Learning in Times of Crisis

When chaos and uncertainty strike on a global level, it is more important than ever to practice positive thinking. It’s something I practice not only in my personal life but also in my business. 

COVID-19 has hit us from all directions. For many, it is a difficult time, and reality is that as of right now, there isn’t certainty around when it will end. But it will end. Everything eventually does. And yes, while it does uncover everything wrong in our governments and broken in our health system, our supply chains and our business operations, surely we should be taking the opportunity to learn something from it? 

I, for one, plan to have a rising -from-the-ashes, Phoenix moment off the back of this pandemic and would like to share lessons and opportunities that I am experiencing. 

History shows that during times of recession, businesses who are agile and adapt actually thrive. Forget about the limitations and restrictions, and focus on the areas of our business that we can control. As always, in times of uncertainty, we have two options: fight or flight. Will you be the type who run to the bunker and wait to be rescued? Or will you choose to stand up and innovate? Will you identify new opportunities, to define new ways of working? 

The UK economy was healthy before this pandemic, and it will return. The question is, do you still want to be in business to take advantage of the opportunity? 

Here are three pieces of advice to come out on top:

Maintain a Positive Attitude

The brain produces serotonin when we think positively. It stimulates the growth of nerve connections and improves your ability to analyse, think and increase your mental productivity. This is essential when making a strategic decision about your business. Our mind can determine how our brain thinks about what happens in times of crisis. By maintaining a positive attitude, you can use it to your advantage to reframe events – you’ll be surprised how resilient this makes you and your business.

Take Action

It’s important to understand your position financially and identify any issues. Without doing so, it’s challenging for you to take corrective action. So don’t bury your head in the sand, if crises have hit your business, try to minimise your expenses. Companies like Google and Amazon cut costs to their organisational goals so you should do the same; they shut down multi-million dollar projects to save billions – follow their lead, take decisive action and do the same. If your situation is not dire, then this is the time to invest in new marketing activities – be visible, get attention while your competitors are perhaps hunkering down. 

Be Ready to Learn

Every crisis is an opportunity. I started my business off the back of the global recession of 2008/09. It was the perfect moment to break out of my comfort zone and build a business while companies who refused to adapt were collapsing all around me. Think proactively and strategically, speak to people, find out what challenges they are facing and consider how your business can help to solve these problems. By listening, learning and offering a solution to real-world issues – you will become a leader that controls circumstances.

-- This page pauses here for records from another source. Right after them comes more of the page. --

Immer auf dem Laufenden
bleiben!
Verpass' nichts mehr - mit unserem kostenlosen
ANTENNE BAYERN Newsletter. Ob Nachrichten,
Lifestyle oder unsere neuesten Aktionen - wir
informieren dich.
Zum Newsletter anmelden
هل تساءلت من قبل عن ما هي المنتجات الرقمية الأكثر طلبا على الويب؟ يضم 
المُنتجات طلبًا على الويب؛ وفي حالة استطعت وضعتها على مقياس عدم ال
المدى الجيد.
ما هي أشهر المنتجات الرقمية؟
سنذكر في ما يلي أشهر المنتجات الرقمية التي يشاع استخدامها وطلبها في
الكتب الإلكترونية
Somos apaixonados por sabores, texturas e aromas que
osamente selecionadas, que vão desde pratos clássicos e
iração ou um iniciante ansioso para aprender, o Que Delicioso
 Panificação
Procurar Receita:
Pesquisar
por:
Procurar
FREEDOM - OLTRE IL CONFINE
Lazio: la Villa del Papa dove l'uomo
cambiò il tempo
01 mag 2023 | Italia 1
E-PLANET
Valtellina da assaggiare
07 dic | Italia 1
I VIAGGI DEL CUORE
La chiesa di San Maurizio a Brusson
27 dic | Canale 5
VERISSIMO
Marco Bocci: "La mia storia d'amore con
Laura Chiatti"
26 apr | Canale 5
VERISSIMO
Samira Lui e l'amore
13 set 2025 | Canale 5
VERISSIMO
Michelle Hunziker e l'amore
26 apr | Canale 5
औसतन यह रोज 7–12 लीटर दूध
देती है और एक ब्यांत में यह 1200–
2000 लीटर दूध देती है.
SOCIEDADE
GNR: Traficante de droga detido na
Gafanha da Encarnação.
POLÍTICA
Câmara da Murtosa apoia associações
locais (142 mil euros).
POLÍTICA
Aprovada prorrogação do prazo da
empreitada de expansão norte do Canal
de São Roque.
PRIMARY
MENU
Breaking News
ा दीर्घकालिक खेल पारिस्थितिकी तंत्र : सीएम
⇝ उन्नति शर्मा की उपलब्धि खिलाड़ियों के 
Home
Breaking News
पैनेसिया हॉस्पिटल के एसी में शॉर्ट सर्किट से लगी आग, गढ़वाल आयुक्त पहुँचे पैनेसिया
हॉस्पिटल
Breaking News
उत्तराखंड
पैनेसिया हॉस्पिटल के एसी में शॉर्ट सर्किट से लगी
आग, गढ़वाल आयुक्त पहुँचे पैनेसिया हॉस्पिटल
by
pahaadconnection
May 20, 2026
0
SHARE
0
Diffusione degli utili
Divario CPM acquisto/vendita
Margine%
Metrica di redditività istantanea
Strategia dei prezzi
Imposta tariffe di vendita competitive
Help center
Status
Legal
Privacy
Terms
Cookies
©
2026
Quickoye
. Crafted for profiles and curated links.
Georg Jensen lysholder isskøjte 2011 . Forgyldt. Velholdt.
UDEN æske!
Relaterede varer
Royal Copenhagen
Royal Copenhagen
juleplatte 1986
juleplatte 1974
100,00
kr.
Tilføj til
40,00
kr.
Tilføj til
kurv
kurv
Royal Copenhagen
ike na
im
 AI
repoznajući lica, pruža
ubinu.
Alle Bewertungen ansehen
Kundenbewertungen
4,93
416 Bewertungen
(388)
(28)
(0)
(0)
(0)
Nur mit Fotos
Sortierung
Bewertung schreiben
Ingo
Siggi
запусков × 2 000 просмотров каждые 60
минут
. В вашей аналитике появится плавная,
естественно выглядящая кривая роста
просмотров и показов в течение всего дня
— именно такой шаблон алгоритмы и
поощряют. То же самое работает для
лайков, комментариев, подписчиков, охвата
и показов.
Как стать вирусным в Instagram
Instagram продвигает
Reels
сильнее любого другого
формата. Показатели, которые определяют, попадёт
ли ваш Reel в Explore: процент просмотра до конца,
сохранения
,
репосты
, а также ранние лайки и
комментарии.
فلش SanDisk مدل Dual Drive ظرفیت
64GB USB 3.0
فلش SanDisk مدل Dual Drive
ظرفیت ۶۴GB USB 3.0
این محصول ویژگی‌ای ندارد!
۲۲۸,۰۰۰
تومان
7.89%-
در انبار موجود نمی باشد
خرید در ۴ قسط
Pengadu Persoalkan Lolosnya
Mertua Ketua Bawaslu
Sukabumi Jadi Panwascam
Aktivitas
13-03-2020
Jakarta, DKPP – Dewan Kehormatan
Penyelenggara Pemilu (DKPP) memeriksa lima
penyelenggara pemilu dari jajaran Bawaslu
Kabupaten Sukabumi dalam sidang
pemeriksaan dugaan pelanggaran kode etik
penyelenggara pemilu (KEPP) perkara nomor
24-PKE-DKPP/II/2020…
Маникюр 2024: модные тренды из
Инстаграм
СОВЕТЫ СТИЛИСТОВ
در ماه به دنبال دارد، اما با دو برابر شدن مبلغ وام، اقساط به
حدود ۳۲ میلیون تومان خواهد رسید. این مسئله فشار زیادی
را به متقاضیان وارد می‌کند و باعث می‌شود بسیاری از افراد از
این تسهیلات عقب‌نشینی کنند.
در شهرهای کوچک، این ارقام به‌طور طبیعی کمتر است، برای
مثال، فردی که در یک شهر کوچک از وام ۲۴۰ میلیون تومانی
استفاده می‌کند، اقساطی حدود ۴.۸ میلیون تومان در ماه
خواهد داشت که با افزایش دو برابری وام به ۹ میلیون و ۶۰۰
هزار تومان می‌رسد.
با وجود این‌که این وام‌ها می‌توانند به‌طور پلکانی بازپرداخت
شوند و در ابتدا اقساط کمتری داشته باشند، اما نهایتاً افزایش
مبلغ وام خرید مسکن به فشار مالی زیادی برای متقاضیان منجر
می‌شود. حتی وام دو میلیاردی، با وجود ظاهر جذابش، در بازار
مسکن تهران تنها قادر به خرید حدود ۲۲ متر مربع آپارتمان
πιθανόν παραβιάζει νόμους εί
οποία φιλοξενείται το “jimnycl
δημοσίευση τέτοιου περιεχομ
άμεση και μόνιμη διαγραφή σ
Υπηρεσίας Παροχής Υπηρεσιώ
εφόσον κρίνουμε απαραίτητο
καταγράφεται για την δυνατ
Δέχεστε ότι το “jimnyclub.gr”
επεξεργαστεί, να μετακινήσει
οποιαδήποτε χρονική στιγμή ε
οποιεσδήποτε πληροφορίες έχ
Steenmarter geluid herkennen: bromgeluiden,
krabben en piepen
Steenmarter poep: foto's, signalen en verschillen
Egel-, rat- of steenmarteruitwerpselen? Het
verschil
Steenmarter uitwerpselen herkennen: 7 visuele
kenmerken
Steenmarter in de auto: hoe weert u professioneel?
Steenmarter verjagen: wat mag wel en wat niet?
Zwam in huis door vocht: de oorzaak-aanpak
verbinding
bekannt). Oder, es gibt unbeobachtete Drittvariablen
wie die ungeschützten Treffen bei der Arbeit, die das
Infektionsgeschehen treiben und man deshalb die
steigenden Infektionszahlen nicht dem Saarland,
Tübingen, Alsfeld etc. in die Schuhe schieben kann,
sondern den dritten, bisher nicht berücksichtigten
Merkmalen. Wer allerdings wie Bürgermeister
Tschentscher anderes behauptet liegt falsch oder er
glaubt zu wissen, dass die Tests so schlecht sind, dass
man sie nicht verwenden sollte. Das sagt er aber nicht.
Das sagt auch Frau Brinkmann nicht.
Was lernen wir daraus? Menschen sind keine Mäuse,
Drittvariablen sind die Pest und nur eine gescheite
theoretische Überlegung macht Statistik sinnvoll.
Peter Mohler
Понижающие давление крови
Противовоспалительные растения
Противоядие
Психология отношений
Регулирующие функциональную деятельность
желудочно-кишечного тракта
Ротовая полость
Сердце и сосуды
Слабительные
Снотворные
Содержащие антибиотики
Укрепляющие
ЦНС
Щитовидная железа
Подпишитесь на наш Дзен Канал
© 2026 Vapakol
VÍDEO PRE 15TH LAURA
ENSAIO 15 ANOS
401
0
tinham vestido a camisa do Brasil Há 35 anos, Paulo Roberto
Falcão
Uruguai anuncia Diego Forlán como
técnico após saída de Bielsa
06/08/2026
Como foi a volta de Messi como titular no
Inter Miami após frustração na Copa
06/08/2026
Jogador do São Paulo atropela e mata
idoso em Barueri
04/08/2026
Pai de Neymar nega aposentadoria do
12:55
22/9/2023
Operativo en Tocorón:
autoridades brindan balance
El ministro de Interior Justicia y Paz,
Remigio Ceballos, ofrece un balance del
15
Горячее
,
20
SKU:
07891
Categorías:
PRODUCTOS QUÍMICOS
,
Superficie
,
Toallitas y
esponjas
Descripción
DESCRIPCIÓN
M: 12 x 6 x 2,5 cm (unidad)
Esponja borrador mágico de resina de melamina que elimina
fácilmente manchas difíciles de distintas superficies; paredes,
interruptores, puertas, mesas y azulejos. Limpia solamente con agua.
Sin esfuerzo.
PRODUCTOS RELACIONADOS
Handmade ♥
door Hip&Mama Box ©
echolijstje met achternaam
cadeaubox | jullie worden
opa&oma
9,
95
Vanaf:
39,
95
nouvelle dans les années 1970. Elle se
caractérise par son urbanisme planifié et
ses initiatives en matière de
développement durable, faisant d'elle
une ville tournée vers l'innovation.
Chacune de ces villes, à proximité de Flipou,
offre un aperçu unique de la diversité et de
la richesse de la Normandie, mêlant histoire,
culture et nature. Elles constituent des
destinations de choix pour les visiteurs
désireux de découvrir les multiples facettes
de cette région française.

Nothing in life worth having is easy. Realities can be harsh. But these are the moments that define us as entrepreneurs. The fantastic thing about the human mind is that we can decide what we think of these realities. We can choose to believe it’s a tragedy or a comedy. We can choose to believe that the pandemic will crush us, or that it is an opportunity to redefine how we live, conduct our business and how we operate. The only way forward is for us to identify those bits and pieces of what “works” and to do more of those.